Extending IR activity to new regions
This article was produced in association with ELITE Connect. It was originally published on the ELITE Connect platform.
When companies want to expand their investor base, they often extend their IR program into new regions and markets. Overseas locations offer the chance to meet a whole new community of investors and tap long-term pools of capital. But issues such as market volatility, budget pressure and fear of the unknown can lead to IR anxiety. Below, two industry insiders share their tips for heading into new regions.
Do your research: Research is the single most important use of an IRO’s time when a company is looking to expand into a new region, says Loren Dufton, head of IR client services at Capita Asset Services. ‘Obviously it’s vital to ascertain that there’s likely to be interest in your company, but it’s also crucial to research the strength of this interest. There’s little point in travelling to the other side of the world before realizing that five of the 10 meetings you have scheduled are unlikely to be worthwhile,’ she explains.
Use management time selectively: Senior management’s time is precious, particularly that of CEOs/CFOs, says Henk-Jan ten Brinke, vice president of investor relations at Royal Ahold. ‘To avoid wasted time, especially for meetings that also involve a considerable amount of traveling time, I would carry out the first round of meetings myself, and then take the CEO/CFO to the most interesting or interested investors at a follow-up appointment,’ he notes.
Consider region specifics: It’s imperative to thoroughly investigate whether there are any cultural, political or religious issues that need to be taken into consideration in your desired region, advises Dufton. ‘Making sure you do your homework, especially in countries where political upheaval or cultural differences are likely to affect your investor strategy, will help avoid any embarrassment or offense and help ensure your efforts are worthwhile,’ she says.
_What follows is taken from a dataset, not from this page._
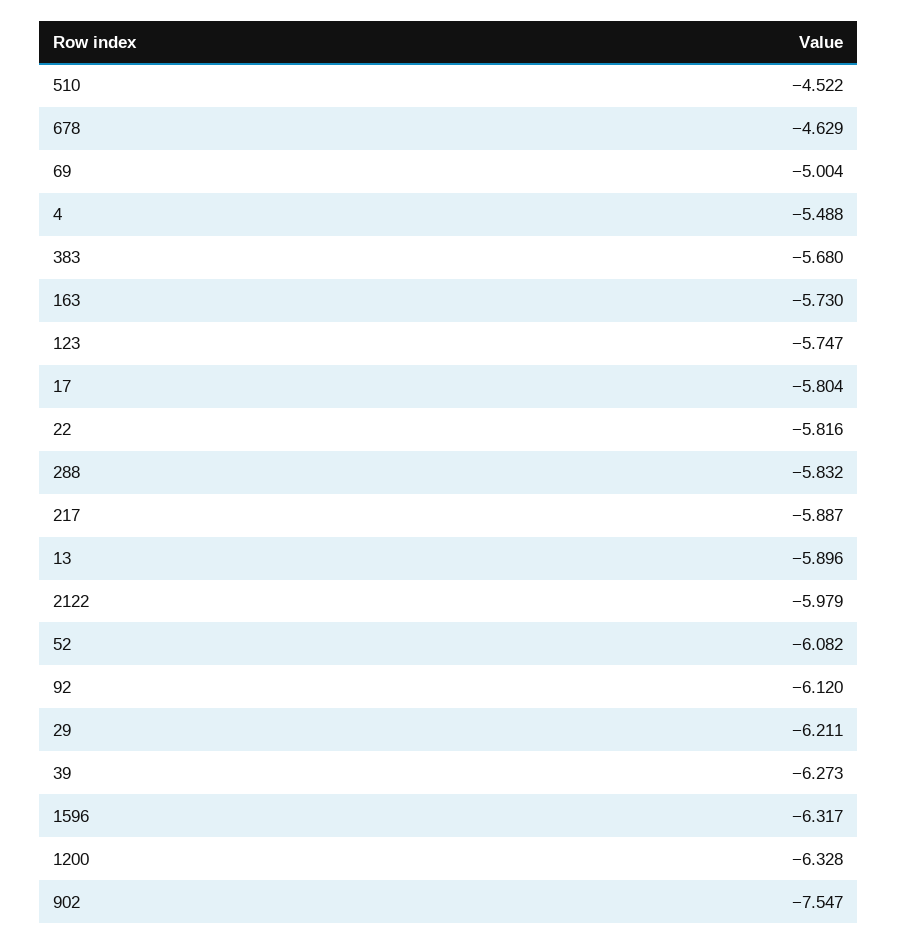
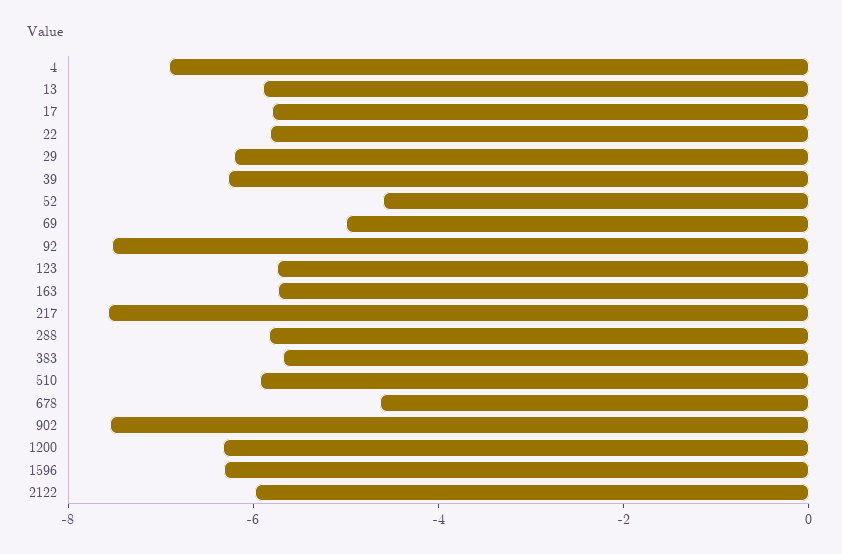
510: -4.522 -> -6
4: -5.488 -> -7
217: -5.887 -> -7.5
52: -6.082 -> -4.5
92: -6.12 -> -7.5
Identifying the correct broker: ‘While it can be tempting to use brokers you’re already familiar and satisfied with, this might not always be the most sensible move when exploring new areas,’ says Dufton. ‘Find out which is the most important broker for your new region, especially in terms of how well established its personal network is for both the area and your industry sector.’
Communicate effectively with brokers: ‘It’s crucial to communicate clearly with your chosen broker exactly what your criteria are in terms of the kind of investors you are looking for,’ adds Brinke. ‘Outlining your expectations is essential from the outset as some brokers can be rather commission-driven; the potential for this to take precedent is much more likely without a clear brief from an IRO.’
Respect your existing shareholders: ‘While making the move into a new region can be exciting, companies need to be sure they are making the move for the right reasons,’ notes Dufton. ‘One consideration is the views of current shareholders: will they be happy with either new or further cross-border investment? Engaging with your existing shareholder base in advance of any major new regional work is important to maintain happy investors.’